TASK DETAILS | Leave every picture out and write out the records below exactly.

[Page-level text extractions]
--- START ---

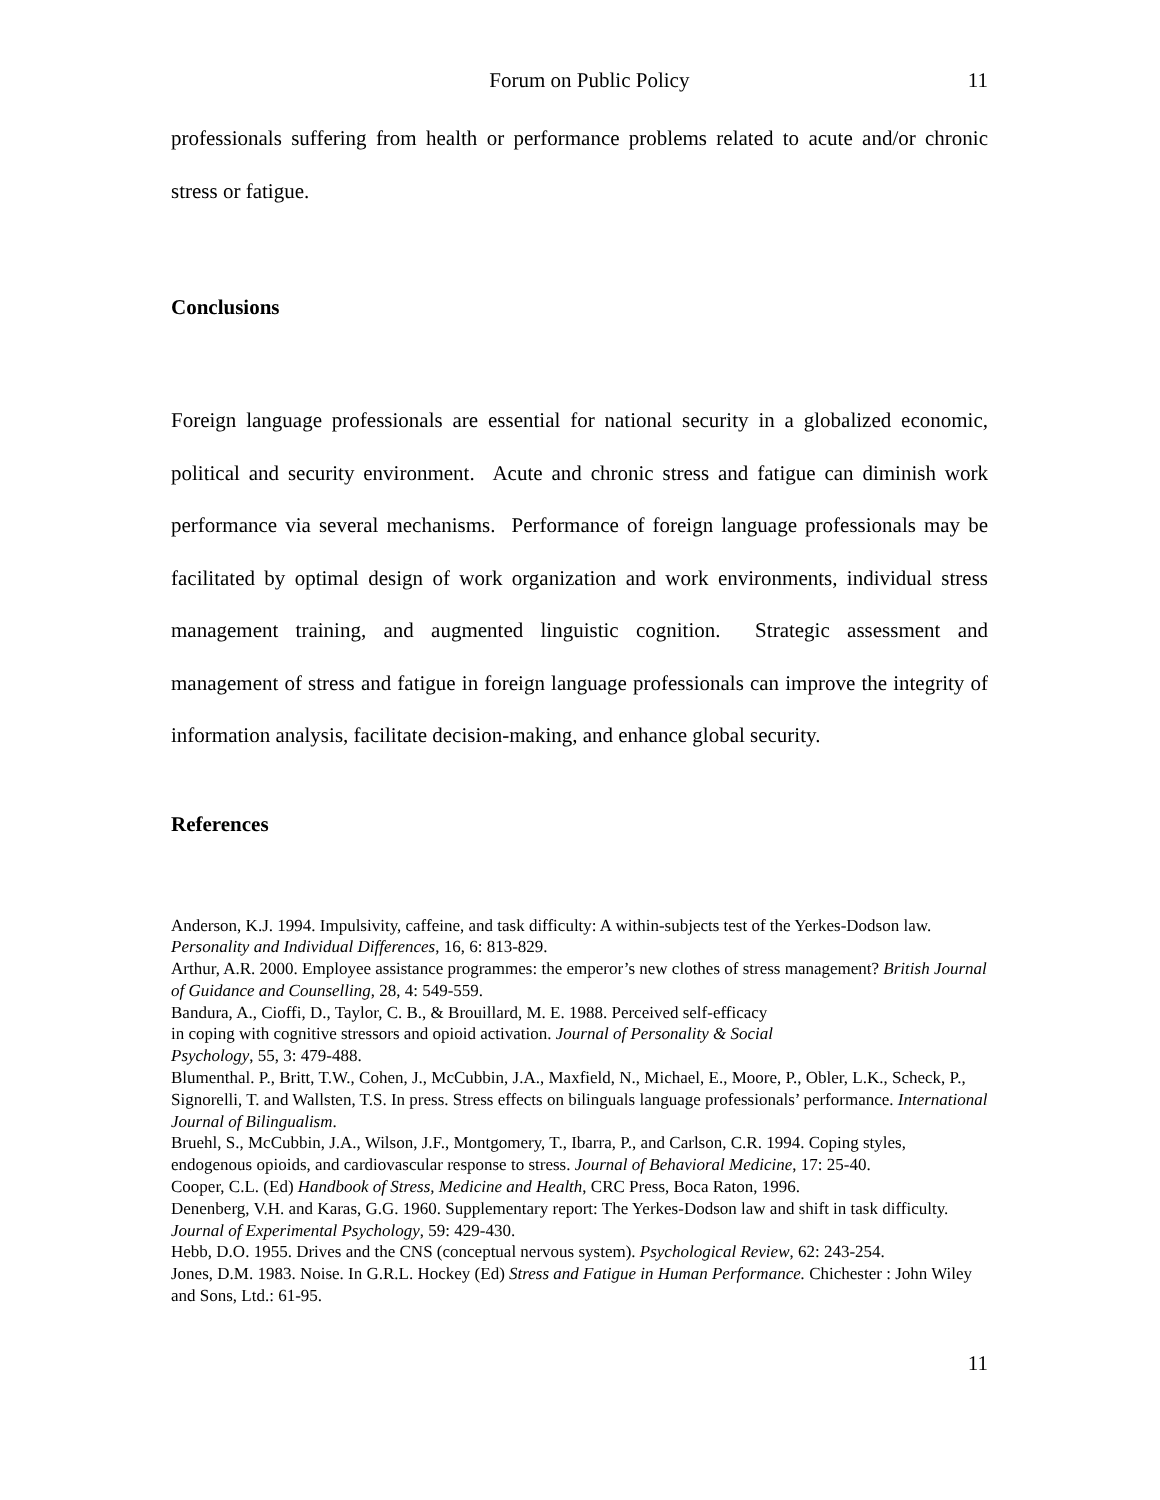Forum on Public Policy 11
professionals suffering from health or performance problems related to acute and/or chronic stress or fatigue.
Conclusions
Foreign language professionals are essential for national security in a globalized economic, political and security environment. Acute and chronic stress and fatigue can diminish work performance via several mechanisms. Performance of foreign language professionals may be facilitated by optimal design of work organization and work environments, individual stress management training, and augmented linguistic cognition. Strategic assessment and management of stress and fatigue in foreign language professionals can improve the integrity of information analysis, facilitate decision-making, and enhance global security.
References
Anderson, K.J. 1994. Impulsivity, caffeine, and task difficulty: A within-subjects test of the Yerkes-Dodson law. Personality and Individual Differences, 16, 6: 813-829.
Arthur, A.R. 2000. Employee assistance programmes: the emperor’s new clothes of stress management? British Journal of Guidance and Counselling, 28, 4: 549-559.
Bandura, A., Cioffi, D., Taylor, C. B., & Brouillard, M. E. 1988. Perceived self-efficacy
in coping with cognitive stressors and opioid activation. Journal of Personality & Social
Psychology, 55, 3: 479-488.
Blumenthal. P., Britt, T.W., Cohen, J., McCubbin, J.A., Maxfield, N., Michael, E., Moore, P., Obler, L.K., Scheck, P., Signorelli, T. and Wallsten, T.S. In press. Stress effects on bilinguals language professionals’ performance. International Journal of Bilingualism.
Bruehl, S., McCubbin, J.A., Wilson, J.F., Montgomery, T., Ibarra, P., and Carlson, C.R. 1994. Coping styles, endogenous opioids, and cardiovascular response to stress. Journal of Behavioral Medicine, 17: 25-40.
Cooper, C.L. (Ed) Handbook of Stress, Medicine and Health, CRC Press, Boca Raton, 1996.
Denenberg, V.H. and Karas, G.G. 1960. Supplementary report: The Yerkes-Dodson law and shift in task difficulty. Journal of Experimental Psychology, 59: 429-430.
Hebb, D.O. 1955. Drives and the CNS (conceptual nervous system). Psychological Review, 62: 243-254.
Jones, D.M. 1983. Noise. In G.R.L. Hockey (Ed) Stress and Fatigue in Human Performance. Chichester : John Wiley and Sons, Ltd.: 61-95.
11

--- END ---

WRITTEN RESPONSE |
Forum on Public Policy 11
professionals suffering from health or performance problems related to acute and/or chronic stress or fatigue.
Conclusions
Foreign language professionals are essential for national security in a globalized economic, political and security environment. Acute and chronic stress and fatigue can diminish work performance via several mechanisms. Performance of foreign language professionals may be facilitated by optimal design of work organization and work environments, individual stress management training, and augmented linguistic cognition. Strategic assessment and management of stress and fatigue in foreign language professionals can improve the integrity of information analysis, facilitate decision-making, and enhance global security.
References
Anderson, K.J. 1994. Impulsivity, caffeine, and task difficulty: A within-subjects test of the Yerkes-Dodson law. Personality and Individual Differences, 16, 6: 813-829.
Arthur, A.R. 2000. Employee assistance programmes: the emperor’s new clothes of stress management? British Journal of Guidance and Counselling, 28, 4: 549-559.
Bandura, A., Cioffi, D., Taylor, C. B., & Brouillard, M. E. 1988. Perceived self-efficacy
in coping with cognitive stressors and opioid activation. Journal of Personality & Social
Psychology, 55, 3: 479-488.
Blumenthal. P., Britt, T.W., Cohen, J., McCubbin, J.A., Maxfield, N., Michael, E., Moore, P., Obler, L.K., Scheck, P., Signorelli, T. and Wallsten, T.S. In press. Stress effects on bilinguals language professionals’ performance. International Journal of Bilingualism.
Bruehl, S., McCubbin, J.A., Wilson, J.F., Montgomery, T., Ibarra, P., and Carlson, C.R. 1994. Coping styles, endogenous opioids, and cardiovascular response to stress. Journal of Behavioral Medicine, 17: 25-40.
Cooper, C.L. (Ed) Handbook of Stress, Medicine and Health, CRC Press, Boca Raton, 1996.
Denenberg, V.H. and Karas, G.G. 1960. Supplementary report: The Yerkes-Dodson law and shift in task difficulty. Journal of Experimental Psychology, 59: 429-430.
Hebb, D.O. 1955. Drives and the CNS (conceptual nervous system). Psychological Review, 62: 243-254.
Jones, D.M. 1983. Noise. In G.R.L. Hockey (Ed) Stress and Fatigue in Human Performance. Chichester : John Wiley and Sons, Ltd.: 61-95.
11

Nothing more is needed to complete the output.